One step back in Italy, one step forward in Austria

Turning the populist tide will not be achieved by waiting for it to pass

One step back. One step forward. An Italian tarantella and a Viennese waltz combined in the latest round of Europe's "Strictly Coming Apart" – but is it Austria or Rome which is out of step here?

Sunday's No on Prime Minister Matteo Renzi's constitutional reform, and the defeat of far-right Norbert Hofer in Austria's rerun presidential are being read as indicators of the supposedly irresistible march of far-right populist/anti-establishment politics in the wake of Brexit and Trump. Austria's vote suggests the momentum may be beginning to stall, while Italy's, that there is still a fair wind for it.

With French and German elections scheduled for next year, and possibly Italian elections, in all of which the far-right parties will play a key role, could this runaway train even yet put the future viability of the EU in doubt?

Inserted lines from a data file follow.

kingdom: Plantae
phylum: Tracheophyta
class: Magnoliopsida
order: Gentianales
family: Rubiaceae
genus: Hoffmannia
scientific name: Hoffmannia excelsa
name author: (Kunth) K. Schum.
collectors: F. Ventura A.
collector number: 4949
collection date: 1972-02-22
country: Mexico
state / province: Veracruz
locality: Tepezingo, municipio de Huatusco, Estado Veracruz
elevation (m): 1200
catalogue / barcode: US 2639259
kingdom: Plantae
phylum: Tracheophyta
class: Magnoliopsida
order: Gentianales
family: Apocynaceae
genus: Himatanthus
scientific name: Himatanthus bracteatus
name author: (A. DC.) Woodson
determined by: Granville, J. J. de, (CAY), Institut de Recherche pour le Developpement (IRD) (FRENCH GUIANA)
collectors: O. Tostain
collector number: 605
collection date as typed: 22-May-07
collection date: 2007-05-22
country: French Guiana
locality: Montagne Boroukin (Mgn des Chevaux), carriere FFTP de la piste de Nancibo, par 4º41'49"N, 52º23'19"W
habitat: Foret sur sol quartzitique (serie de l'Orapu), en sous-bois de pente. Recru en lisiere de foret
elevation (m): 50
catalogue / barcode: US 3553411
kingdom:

And yet it has been a feature of the rise of populism across the continent that, although strong, it is manifest in very different political forms . Not least on the future of the EU.

READ MORE

Hofer's Freedom Party, established by ex-Nazis, is sceptical of Europe, but he has stopped well short of calling for Austria to leave the EU and has refered to what he said was Britain's "tragic" vote to leave. He was also backed by most of the strongly pro-EU conservative People's Party.

While Italians in the referendum may have embraced the strong anti-Renzi message of Eurosceptic Bepe Grillo’s Five Star Movement and of the far-right Northern League, it is unlikely either party, even after a successful election, would produce a majority for a referendum on euro membership, let alone see it passed. Both, however, were yesterday demanding elections, confidently predicting they will be in the next government.

Renzi’s mistake was not so much to propose overambitious constitutional reform – Grillo promises the same – but to stake his own fate on an unnecessary poll. Like Irish politicians he is learning that voters are capable of voting in referendums on any issue preoccupying them rather than that on the ballot paper.

But that message is sinking in: “The ‘no’ won in an incredibly clear way,” Renzi said yesterday, letting off a broadside at the EU and German-imposed economic austerity. But it is a message that EU leaders would do well to heed – turning the populist tide will not be achieved simply by waiting for it to pass.

But it is important not to overstate the likely impact of Sunday's polls. Arguably, Italian politics have simply returned to their default position of instability, legislative gridlock, and inability to reform – and that, after all is an Italy we have all lived with since the second World War.

The markets fell yesterday, then rose again, unsurprised by the result. There is pressure on the banks, looking to raise around €20 billion in coming months – recapitalisation may more difficult, but the challenge is little different to that before the vote.